Rewrite everything in the listing below, from the line containing "pose: elev=218.8 azim=65.9" through the end, as a JSON list of strings with one string per line and no blank lines. Leave out the pictures.

— START —

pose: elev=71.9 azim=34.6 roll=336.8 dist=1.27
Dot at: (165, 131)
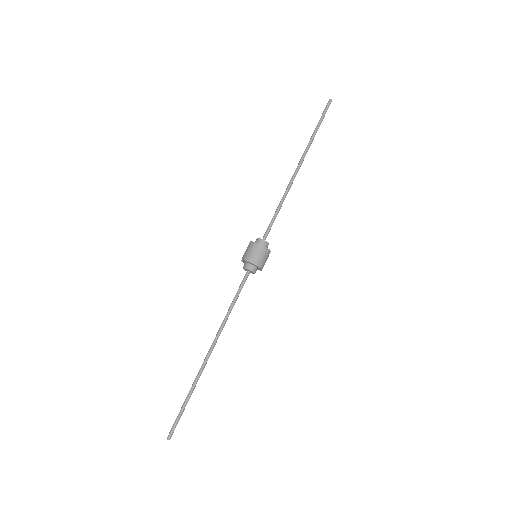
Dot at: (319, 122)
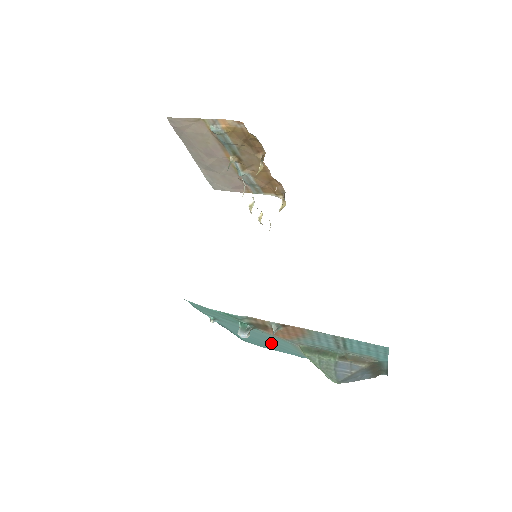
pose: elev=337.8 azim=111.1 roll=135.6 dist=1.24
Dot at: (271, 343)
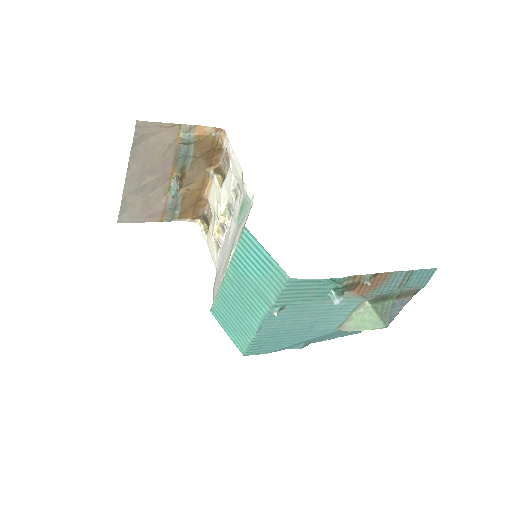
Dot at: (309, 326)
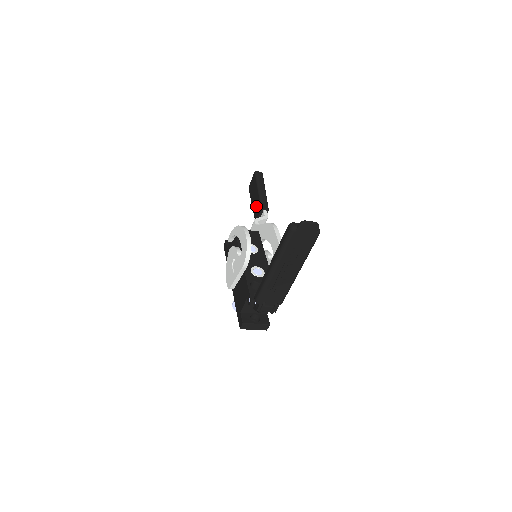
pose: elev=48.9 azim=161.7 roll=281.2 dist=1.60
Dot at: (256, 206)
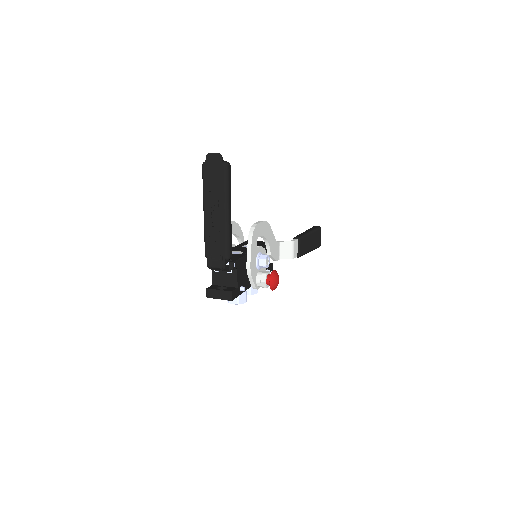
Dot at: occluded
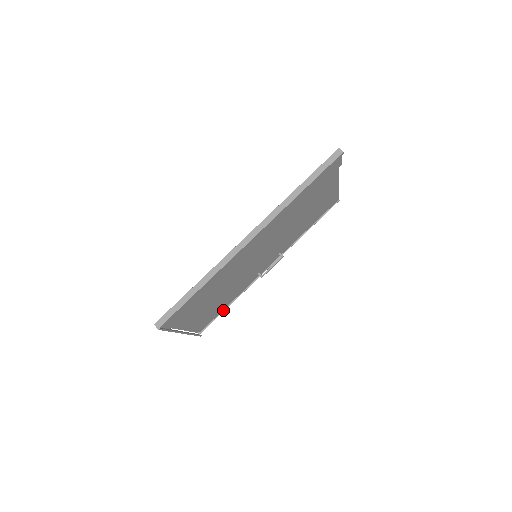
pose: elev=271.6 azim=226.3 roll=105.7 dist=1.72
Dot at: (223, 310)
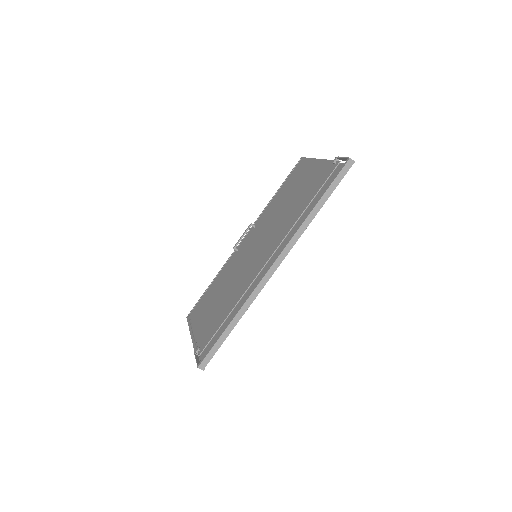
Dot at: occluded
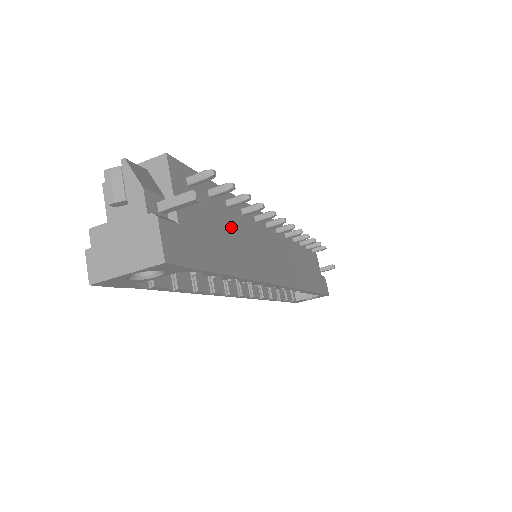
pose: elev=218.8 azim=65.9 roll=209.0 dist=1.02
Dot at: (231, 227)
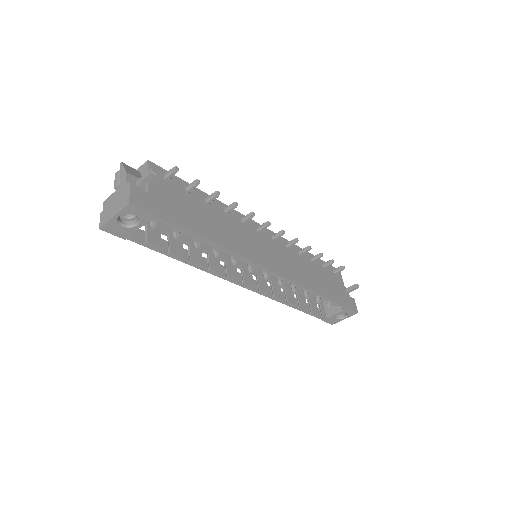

— END —

RESULT OF THIS EXERCISE =
[
  "pose: elev=218.8 azim=65.9 roll=209.0 dist=1.02",
  "Dot at: (231, 227)"
]